王韜(華中科学技術大学管理学院教授・博士コース大学院生の指導教官)

 ここ数年来、中国の農民増収のスローダウンは農村の需要不足、農村市場の開拓困難の重要な原因となっている。どのように農民の収入を増やし、農村住民の購買力を高め、農村市場の需給による制約を緩和し、農村経済の発展を促すかは、社会各界が関心を寄せる焦点の一つとなっている。そのため、中国の農民の増収がぶつかっている困難を探究し、農民の収入を確実に増やす基本的対策を探し当てることは、当面の中国の農村経済を発展させるに当たって必ず解決しなければならない際立った問題である。

直面している苦境

 1996年以来、中国の農業は連年豊作であったが、農民の増収がスロータウンし、収入がやや減ったところさえあった。統計によると、1996年の農民の1人当たり純収入は前年より9%増えたが、1997年の増加率は4.6%に下がり、1998年は4%に下がり、1999年は3.8%に下がり、2000年は2%にまで下がった。農民の収入の伸び率が4年連続して下がった原因は、主に農民の増収が次のようなの困難にぶつかっていたからである。

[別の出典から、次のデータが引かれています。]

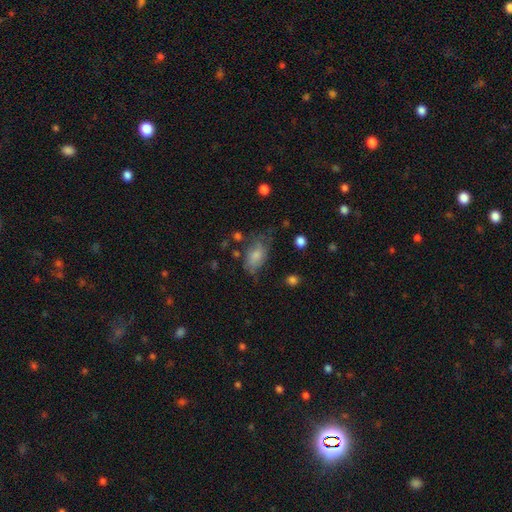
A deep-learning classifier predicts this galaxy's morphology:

 1.単に農産物の値上げに頼って農民の収入を増やす空間がますます小さくなってきた。改革・開放以来、中国政府は工業製品と農産物の比価関係をすっきりさせ、農民の生産意欲を引き出すため、農産物の買付け価格を何回も引き上げ、農民の収入を増やす上で重要な役割を果たした。しかし、農産物の値上げの空間は無限に大きなものではない。現在、中国の大多数の農産物の価格は完全に市場によって決定され、国際市場の価格に接近するかそれを上回っている。このような状況の下で、引き続き農産物の値上げに頼って農民の収入を増やすのは難しいだけでなく、現実的でもない。

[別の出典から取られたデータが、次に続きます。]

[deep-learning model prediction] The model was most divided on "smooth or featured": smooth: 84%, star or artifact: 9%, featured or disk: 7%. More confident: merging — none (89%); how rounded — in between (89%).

 2.農産物の需給構造の変化は農民の増収に日ましに市場の制約を受けさせるようになった。改革・開放以来の経済の持続的高成長によって、中国の農産物供給総量はすでに以前の長期不足から需給が一応バランスを保つようになったことに変わり、需給矛盾はすでに総量の矛盾を主とすることから構造の矛盾を主とすることに変わった。そのため、農業の発展が日ましに強くなる市場制約に直面する形勢の下で、農産物総量の拡大は、農業の面で農民により多くの就業の機会と収入源を作り出すことができなくなった。1980年代中期以来、農産物が売りにくいため、農民が豊作の年に増産したが増収を達成できなかったのは、現実となったのはまさに農産物の需給関係の変化がもたらした必然的な結果である。特に中国のWTO加盟後、多様化、高品質の農産物の市場需要がますます大きくなり、これまでずっと増産で増収をはかっている中国の農民はより大きな挑戦に直面することになろう。

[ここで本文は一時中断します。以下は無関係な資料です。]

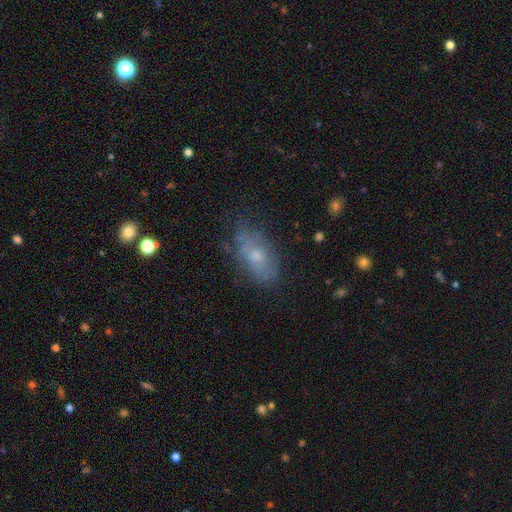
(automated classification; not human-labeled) A smooth galaxy with no disk features (58%) that is in between round and cigar-shaped (89%).

Vote fractions:
- Smooth or featured? smooth: 58% / featured or disk: 32% / star or artifact: 10%
- How rounded? in between: 89% / round: 6% / cigar-shaped: 5%
- Merging? none: 61% / minor disturbance: 26% / major disturbance: 10% / merger: 3%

 3.農業以外の産業の発展のスローダウンと都市化のプロセスの遅れによって、農民の農業以外の収入が激減した。改革・開放以来、一方では、中国の農業以外の産業、特に郷鎮企業の急速な発展は、農民の収入の急増を促し、1996年に、中国の農民の郷鎮企業から獲得した賃金収入は一人当たり311.5元で、その年の農民の1人当たり純収入の16.2%を占めた。しかし、ここ数年来、中国の郷鎮企業の伸び幅が小さくなり、収益が減り、農村労働力の吸収能力が弱くなって、直接農民の増収に影響を及ぼした。他方では、中国の農村の都市化プロセスが遅れ、全国の都市化のレベルは30%しかなく、現在の先進国の都市化のレベル(80ないし90%)よりはるかに低いだけでなく、発展途上国の平均のレベル(40%)よりも低いものである。農村の都市化レベルの遅れは次の結果をもたらした。@郷鎮企業を相対的に集中させるのが難しくなり、これは郷鎮企業の合理的配置に不利で、郷鎮企業の構造調整と収益の増加を制限し、農民が郷鎮企業から獲得する収入をも減らした。A農村の余剰労働力をより多く移転させ、農業の労働生産性を高めるのが難しくなり、農民の増収に影響を及ぼした。B農村の文化、教育、医療・衛生事業の発展と農村の社会進歩に不利で、農村労働力の資質向上を妨げ、農民収入の持続的増加を根本から制約した。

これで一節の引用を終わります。